FPÖ-Mayer: „Kritik an der EU muss möglich sein!“

EU-Abgeordneter Georg Mayer spricht im Landtag Steiermark zum Bericht über die Entwicklungen in der Europäischen Union.

MEP Georg Mayer und Klubobmann Stefan Hermann |©FPÖ Steiermark/Krenn

Als Mitglied des Europäischen Parlaments nutzte der Freiheitliche Georg Mayer sein Rederecht in der heutigen Sitzung des Landtags Steiermark.

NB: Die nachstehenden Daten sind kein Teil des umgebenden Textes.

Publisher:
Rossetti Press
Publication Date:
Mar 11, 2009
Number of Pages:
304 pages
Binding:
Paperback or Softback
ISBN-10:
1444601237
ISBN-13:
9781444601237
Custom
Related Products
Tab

Der steirische EU-Parlamentarier und ehemalige Klubobmann des Freiheitlichen Landtagsklubs meldete sich zum Bericht über die Entwicklungen in der Europäischen Union zu Wort und zeigte bestehende Missstände innerhalb der EU auf. „Grundsätzlich sprechen wir Freiheitliche uns für ein einiges Europa aus, zentralistische Tendenzen lehnen wir allerdings entschieden ab. Uns geht es darum, Subsidiarität zu fördern und den Mitgliedsländern keine Kompetenzen wegzunehmen, sondern mehr Raum für länderspezifische Entscheidungen zu schaffen. Zudem muss es auch in der EU endlich zu Einsparungen im System kommen, wie es die türkis-blaue Bundesregierung in Österreich vorzeigt“, betont Mayer im Zuge seiner Ausführungen. „Aus unserer Sicht nicht nachvollziehbar ist die geplante Budgeterhöhung, obwohl die Europäische Union aufgrund des Brexit zukünftig weniger Mitgliedstaaten umfassen wird. Die angedachte Steuerhoheit der EU lehnen wir jedenfalls ab, ebenso die Zahlungen an die Türkei im Rahmen der Heranführungshilfe. Weiters gilt es, die nationalstaatliche Grenzsicherung der Außengrenzen aufrecht zu erhalten, so lange die EU nicht dazu im Stande ist“, so Mayer abschließend, der der bevorstehenden Ratspräsidentschaft Österreichs zuversichtlich entgegenblickt.